After hearing the plaintiffs’ evidence, the trial court directed a verdict in favor of the defense, ruling as a matter of law that Melissa had been without a reasonable belief that she was entitled to use the car. The Brozes contend that this was a factual determination to be made by the jury. We agree.

The Brozes admit that Melissa heard her friend’s brother say that Melissa was not to drive the car. However, this fact does not by itself lead to the inescapable *526conclusion that Melissa did not reasonably believe that she was entitled to use the vehicle. Moreover, it is also undisputed that Tisa, the authorized user, gave Melissa permission to drive. We approve appellate case law which holds that permission from an authorized user creates a question of fact as to whether the driver had a reasonable belief that she was entitled to use the car. Collins v. Fessler (Dec. 5, 1983), Miami App. No. 83-CA-20, unreported, 1983 WL 2569, and State Farm Mut. Auto. Ins. v. Progressive Cas. Ins. Co. (July 26, 1988), Montgomery App. No. CA 10748, unreported, 1988 WL 79316. Indeed, if Melissa’s testimony is believed, the authorized user refused to drive, claiming she was too intoxicated.

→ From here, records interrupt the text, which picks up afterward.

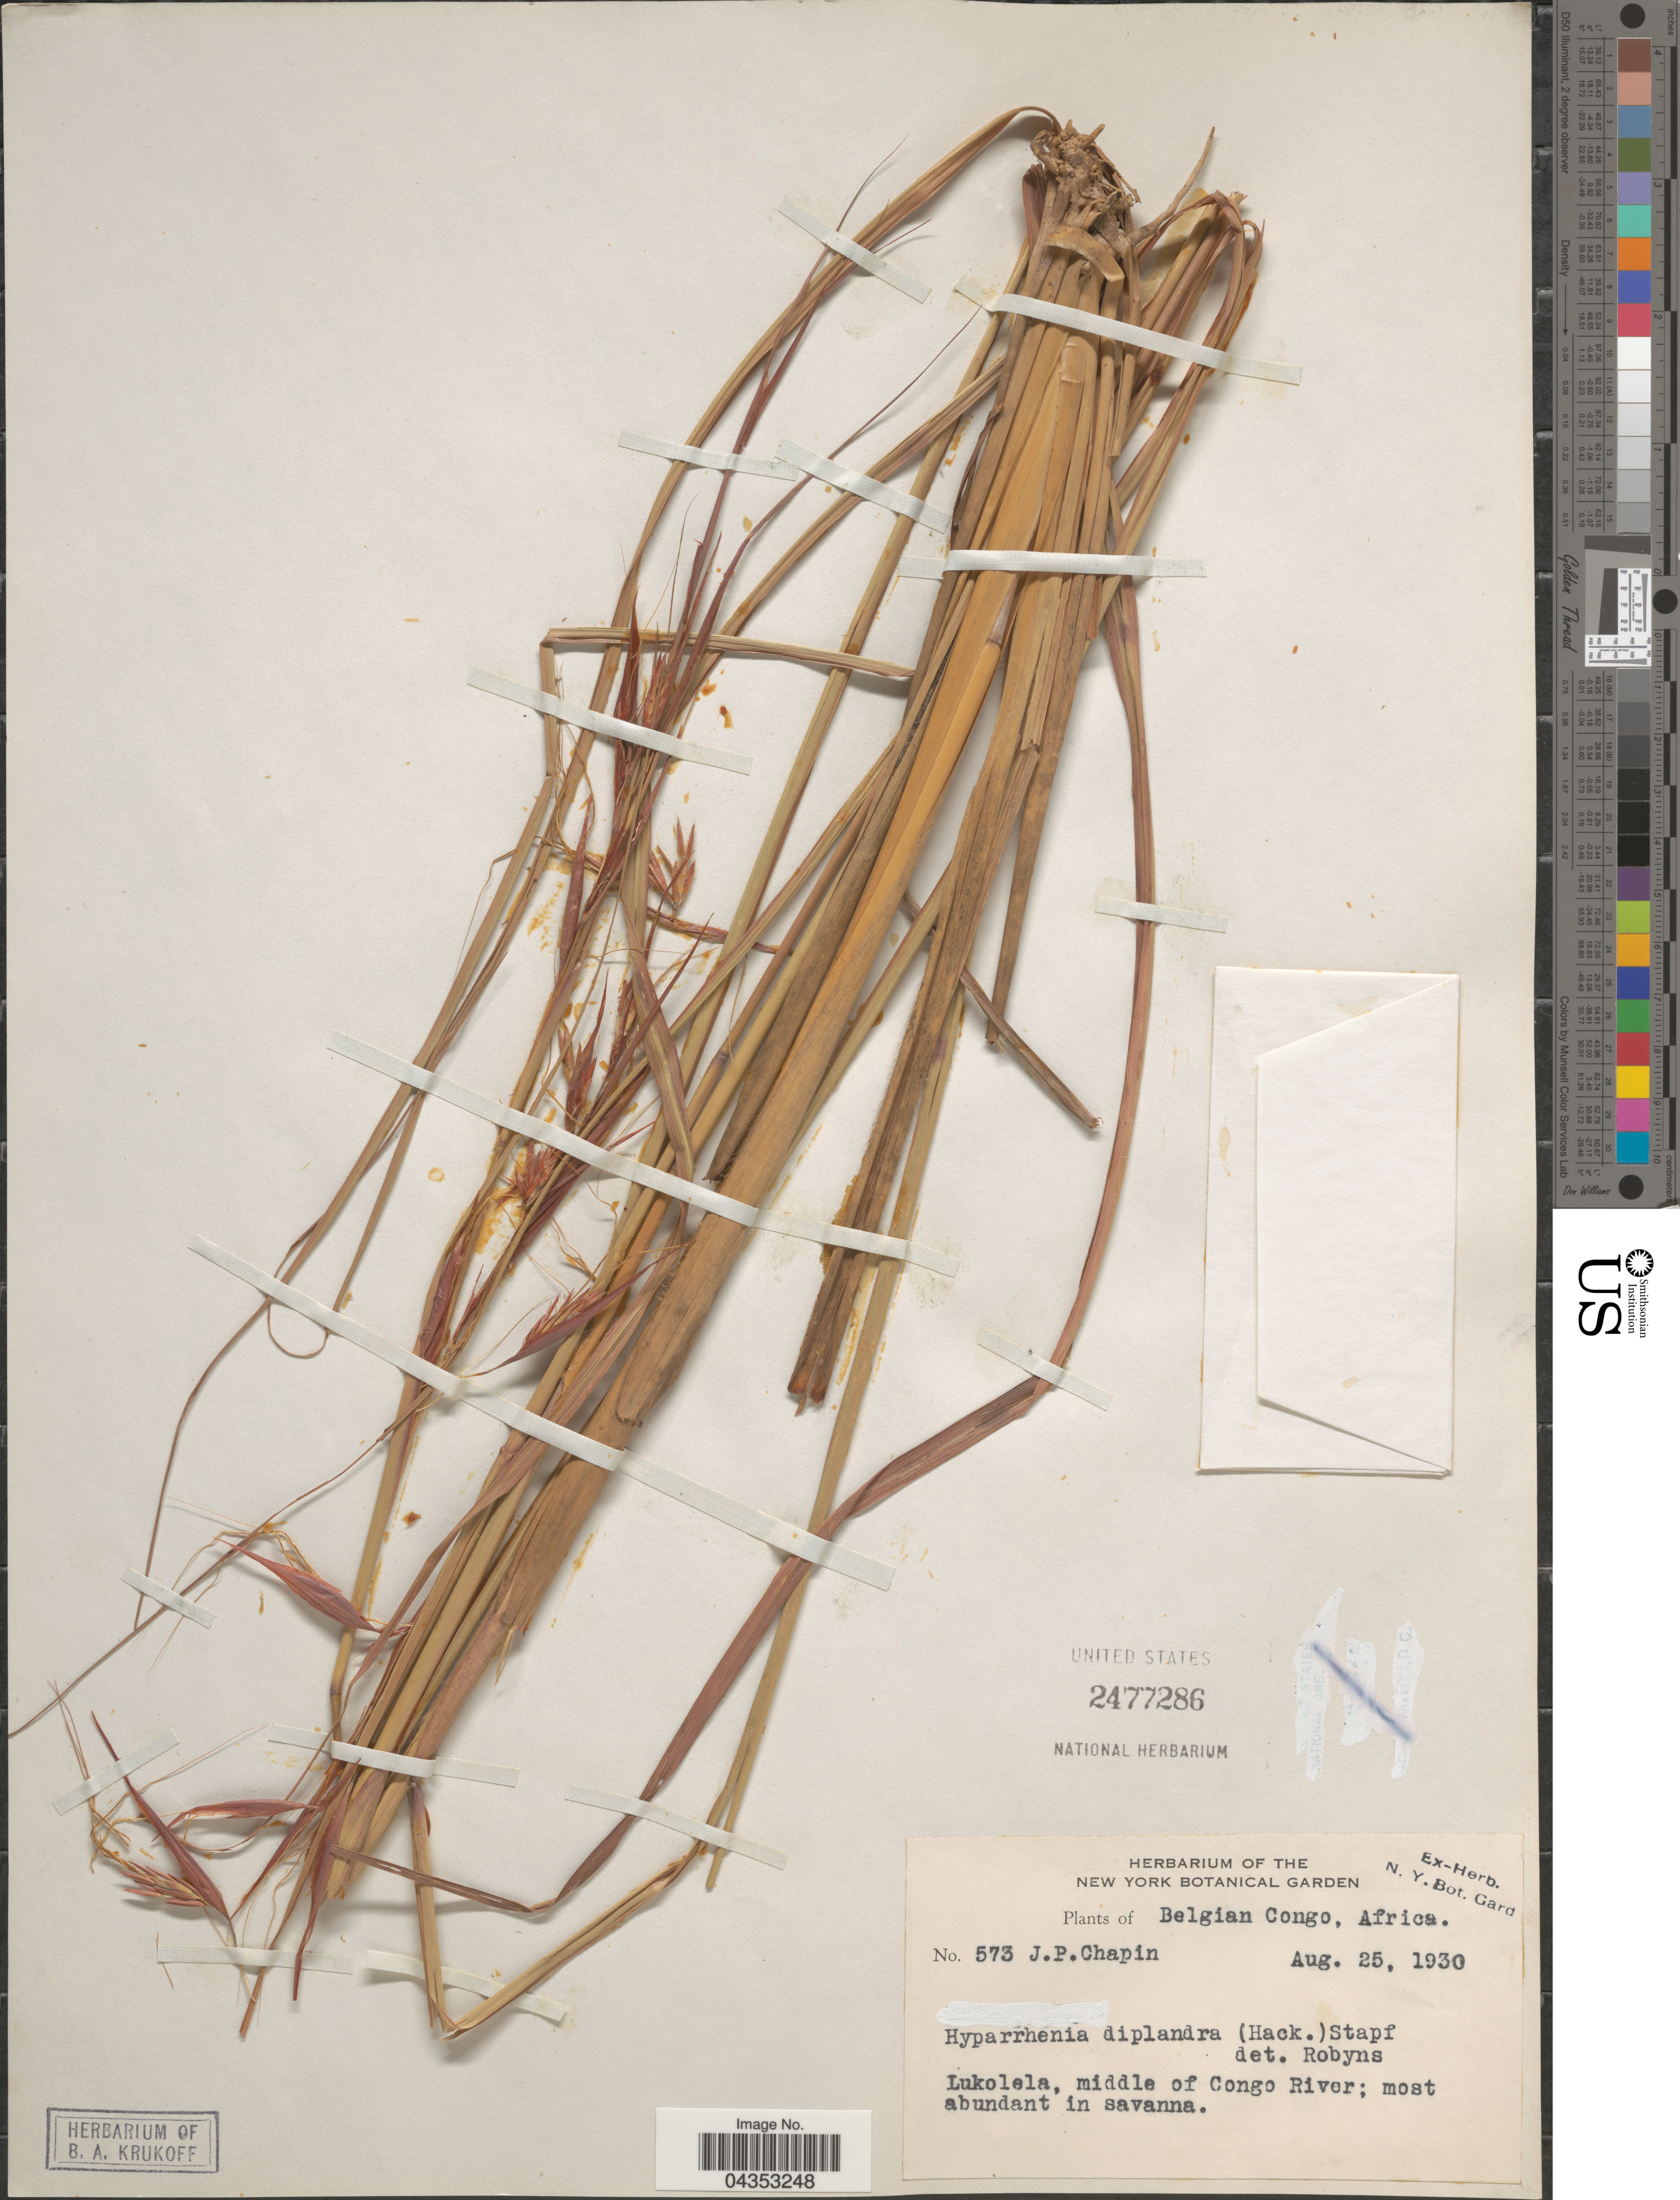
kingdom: Plantae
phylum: Tracheophyta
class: Liliopsida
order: Poales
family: Poaceae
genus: Hyparrhenia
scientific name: Hyparrhenia diplandra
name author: (Hack.) Stapf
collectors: J. Chapin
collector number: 573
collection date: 1930-08-25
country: Congo, Democratic Republic of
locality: Belgian Congo. Lukolela, middle of Congo River; most abundant in savanna.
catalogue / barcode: US 2477286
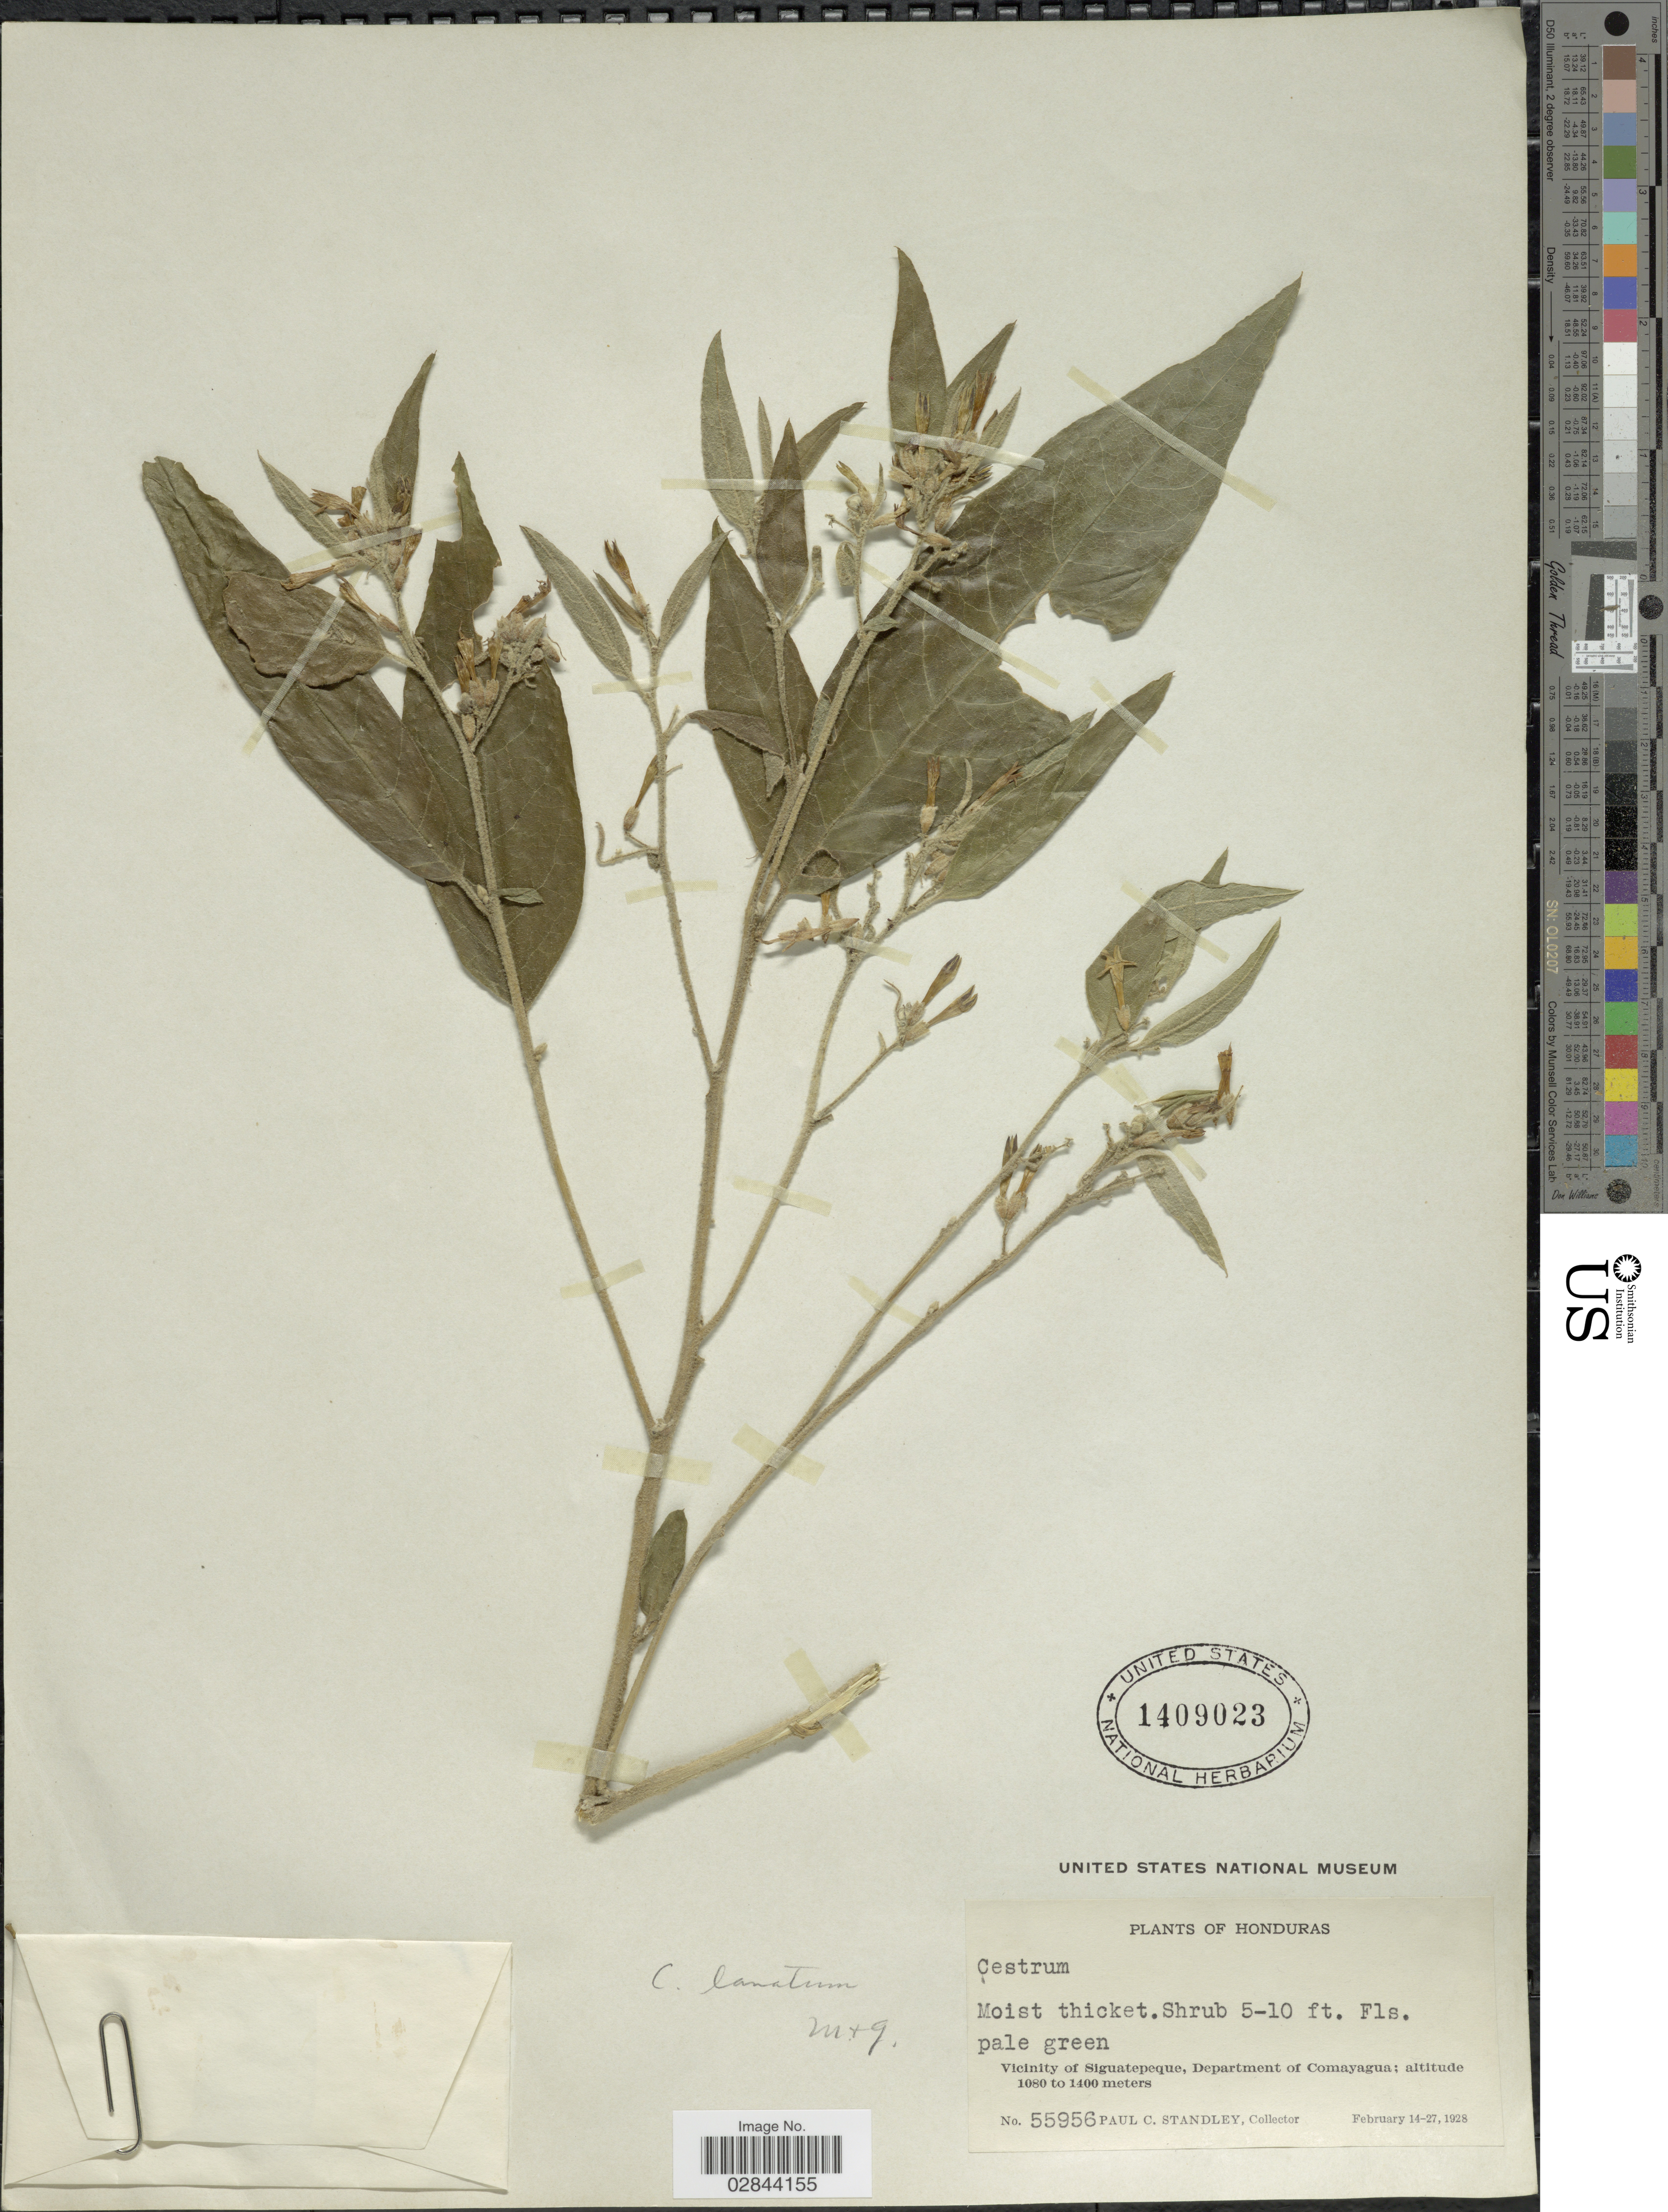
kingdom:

In further support of its position, American States argues that Melissa was unable to have a reasonable belief that she was entitled to operate the car because she did not have a driver’s license. It is true that Melissa was not licensed to drive; however, neither was Tisa, and her brother entrusted the vehicle to her. In Blount v. Kennard (1992), 82 Ohio App.3d 613, 612 N.E.2d 1268, the appellate court rejected a similar challenge, and stated that the test under the insurance policy was not whether the plaintiff believed he was licensed to drive but whether he reasonably believed he was authorized to drive the car.

In ruling on a motion for a directed verdict, the court must construe the evidence most strongly in favor of the party against whom the motion is made and must give that party the benefit of all reasonable inferences that may be drawn from the evidence. Civ.R. 50(A)(4). This the court did not do. Whether Melissa had a reasonable belief that she was entitled to use the car is a jury issue.

Accordingly, for the foregoing reasons, we reverse the judgment of the court of appeals and remand the cause to the trial court for further proceedings.

Judgment reversed and cause remanded.

A.W. Sweeney, Douglas, Resnick and Pfeifer, JJ., concur. Moyer, C.J., and Wright, J., dissent.